Limitations & Future Work

  • The non-constructive proof (Theorem 1) does not yield an explicit algorithm; the explicit algorithm provides only the weaker pseudo variant.
  • The bound for \(\mathcal{L} \setminus (\mathcal{L}_G \cup \mathcal{L}_2)\) remains \(O(T^{2/3})\); it is open whether this can be improved to \(\sqrt{T}\) (as achieved by Hu & Predict).
  • Only binary labels are considered; extension to the multiclass setting is an important open problem.
  • The algorithmic complexity is \(\tilde{O}(T^{5/3})\), posing challenges for large-scale practical deployment.
  • It remains open whether a matching lower bound for KL-Calibration can be established, confirming the optimality of \(\tilde{O}(T^{1/3})\).
  • This work unifies the U-Calibration line of research from Hu & Predict (2024), Fishelson et al., and Kleinberg et al.

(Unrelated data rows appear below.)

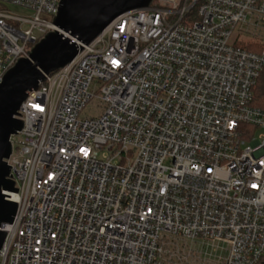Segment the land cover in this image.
Masks as SVG:
<instances>
[{
  "label": "built area",
  "instance_id": "obj_1",
  "mask_svg": "<svg viewBox=\"0 0 264 264\" xmlns=\"http://www.w3.org/2000/svg\"><path fill=\"white\" fill-rule=\"evenodd\" d=\"M61 3L0 0V83ZM250 25L264 0H153L77 42L20 107L0 264H264V48L236 43Z\"/></svg>",
  "mask_w": 264,
  "mask_h": 264
},
{
  "label": "water",
  "instance_id": "obj_2",
  "mask_svg": "<svg viewBox=\"0 0 264 264\" xmlns=\"http://www.w3.org/2000/svg\"><path fill=\"white\" fill-rule=\"evenodd\" d=\"M153 0H62L50 30L31 48L29 57L19 58L0 83V249L12 223L18 203L5 191L17 192L9 177L7 160L12 154L11 136L23 128L19 110L29 91L38 89L50 75L73 61L78 53L77 42L89 44L119 15L149 7Z\"/></svg>",
  "mask_w": 264,
  "mask_h": 264
},
{
  "label": "rangeland",
  "instance_id": "obj_3",
  "mask_svg": "<svg viewBox=\"0 0 264 264\" xmlns=\"http://www.w3.org/2000/svg\"><path fill=\"white\" fill-rule=\"evenodd\" d=\"M1 9L4 10L6 13L23 17H30L32 14L31 10H27L25 8L11 4H2ZM236 43L253 50H262L264 48V25L261 26L260 29H257L256 27L254 28L251 25L242 27L236 37ZM99 111L100 110L97 106V103L93 102L92 104H88L85 107L84 115L88 117L95 116L98 115ZM195 247L196 248H193L199 252V248L197 246ZM200 248L202 253L211 252L210 247L200 246ZM189 261L190 264H201V262L197 258H190Z\"/></svg>",
  "mask_w": 264,
  "mask_h": 264
},
{
  "label": "trees",
  "instance_id": "obj_4",
  "mask_svg": "<svg viewBox=\"0 0 264 264\" xmlns=\"http://www.w3.org/2000/svg\"><path fill=\"white\" fill-rule=\"evenodd\" d=\"M253 51L260 52L261 50H253ZM253 105L264 110V70L261 72L260 77L256 83V86L254 87Z\"/></svg>",
  "mask_w": 264,
  "mask_h": 264
}]
</instances>
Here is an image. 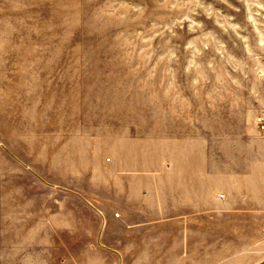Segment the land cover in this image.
<instances>
[{
  "label": "rangeland",
  "instance_id": "rangeland-1",
  "mask_svg": "<svg viewBox=\"0 0 264 264\" xmlns=\"http://www.w3.org/2000/svg\"><path fill=\"white\" fill-rule=\"evenodd\" d=\"M261 118L264 0H0V264H264Z\"/></svg>",
  "mask_w": 264,
  "mask_h": 264
},
{
  "label": "built area",
  "instance_id": "built-area-1",
  "mask_svg": "<svg viewBox=\"0 0 264 264\" xmlns=\"http://www.w3.org/2000/svg\"><path fill=\"white\" fill-rule=\"evenodd\" d=\"M259 122L261 124V127L264 128V120L261 118L259 119ZM116 216H119V213H116Z\"/></svg>",
  "mask_w": 264,
  "mask_h": 264
}]
</instances>
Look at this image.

  • It complements the \(\ell_2\)-Cal results of Foster (2023) on calibeating, while covering a broader framework.
  • The non-uniform discretization idea may inspire other online learning problems involving boundary singularities, such as online regression under log loss.
  • A recent breakthrough on distance to calibration (CalDist₁) can also be derived from the results of this paper: \(\text{CalDist}_1 = O(T^{2/3}(\log T)^{-1/6}\sqrt{\log(T/\delta)})\).

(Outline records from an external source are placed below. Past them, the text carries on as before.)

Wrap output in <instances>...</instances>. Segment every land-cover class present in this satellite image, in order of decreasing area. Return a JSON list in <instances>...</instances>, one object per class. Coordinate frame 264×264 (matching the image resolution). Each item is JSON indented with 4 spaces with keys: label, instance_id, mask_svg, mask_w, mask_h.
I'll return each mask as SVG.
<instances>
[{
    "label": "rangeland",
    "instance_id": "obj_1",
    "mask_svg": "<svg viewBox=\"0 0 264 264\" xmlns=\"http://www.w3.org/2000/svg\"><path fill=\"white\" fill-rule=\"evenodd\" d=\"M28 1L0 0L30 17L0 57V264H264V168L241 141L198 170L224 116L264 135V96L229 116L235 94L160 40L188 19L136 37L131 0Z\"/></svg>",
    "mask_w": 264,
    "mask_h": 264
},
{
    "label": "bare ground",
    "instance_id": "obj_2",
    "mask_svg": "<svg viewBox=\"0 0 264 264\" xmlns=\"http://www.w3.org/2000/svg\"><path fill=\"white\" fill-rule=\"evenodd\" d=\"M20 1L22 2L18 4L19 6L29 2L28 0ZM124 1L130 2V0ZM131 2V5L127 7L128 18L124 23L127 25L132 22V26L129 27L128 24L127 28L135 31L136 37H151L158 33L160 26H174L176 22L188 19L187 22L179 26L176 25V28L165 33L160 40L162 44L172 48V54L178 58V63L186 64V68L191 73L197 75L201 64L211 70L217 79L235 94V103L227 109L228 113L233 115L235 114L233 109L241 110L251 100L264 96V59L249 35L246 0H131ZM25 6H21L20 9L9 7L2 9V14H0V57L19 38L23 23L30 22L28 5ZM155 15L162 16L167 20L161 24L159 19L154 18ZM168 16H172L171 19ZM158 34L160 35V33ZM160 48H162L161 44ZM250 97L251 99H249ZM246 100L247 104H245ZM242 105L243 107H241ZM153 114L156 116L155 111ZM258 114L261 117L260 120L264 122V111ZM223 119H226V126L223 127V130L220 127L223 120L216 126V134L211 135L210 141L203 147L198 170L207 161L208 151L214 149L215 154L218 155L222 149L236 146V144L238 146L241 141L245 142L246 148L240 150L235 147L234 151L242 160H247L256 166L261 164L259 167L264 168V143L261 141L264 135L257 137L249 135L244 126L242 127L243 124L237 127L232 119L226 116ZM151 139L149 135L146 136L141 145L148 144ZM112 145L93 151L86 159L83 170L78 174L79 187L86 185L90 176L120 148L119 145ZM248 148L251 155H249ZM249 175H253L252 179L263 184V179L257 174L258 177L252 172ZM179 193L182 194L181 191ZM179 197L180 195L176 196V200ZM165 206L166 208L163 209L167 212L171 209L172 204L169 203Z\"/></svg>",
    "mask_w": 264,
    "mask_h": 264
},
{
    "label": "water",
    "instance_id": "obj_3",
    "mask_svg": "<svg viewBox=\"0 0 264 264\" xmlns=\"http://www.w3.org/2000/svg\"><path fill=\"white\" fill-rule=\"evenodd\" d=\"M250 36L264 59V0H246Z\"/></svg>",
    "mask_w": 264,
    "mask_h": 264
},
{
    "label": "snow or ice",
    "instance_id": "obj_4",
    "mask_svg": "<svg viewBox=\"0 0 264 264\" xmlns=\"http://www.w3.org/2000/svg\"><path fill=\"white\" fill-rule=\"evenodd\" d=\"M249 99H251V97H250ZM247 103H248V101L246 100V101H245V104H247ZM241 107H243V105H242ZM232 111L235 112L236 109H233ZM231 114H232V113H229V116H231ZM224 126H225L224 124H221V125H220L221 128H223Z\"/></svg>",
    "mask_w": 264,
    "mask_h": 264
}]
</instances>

  • The impossibility result for swap omniprediction (Garg et al.) reveals the fundamental difficulty of swap regret minimization; this paper circumvents the obstruction by restricting the loss class.
  • In the multiclass direction, Luo & Optimal (2024) establishes \(\Theta(\sqrt{KT})\) bounds for \(K\) classes, but the definition and optimality of KL-Calibration in the multiclass setting remain to be studied.

Rating

  • Novelty: ⭐⭐⭐⭐⭐ — The concept of KL-Calibration is natural yet powerful; the non-uniform discretization and novel rounding scheme are original contributions.
  • Experimental Thoroughness: ⭐⭐⭐ — A purely theoretical paper; results are presented as theorems, and numerical experiments are unnecessary though absent.
  • Writing Quality: ⭐⭐⭐⭐ — The structure is clear, proof intuitions are explained in detail, and technical contributions are explicitly contrasted with prior work.
  • Value: ⭐⭐⭐⭐⭐ — Substantially advances the theoretical frontier of online calibration and simultaneous regret minimization.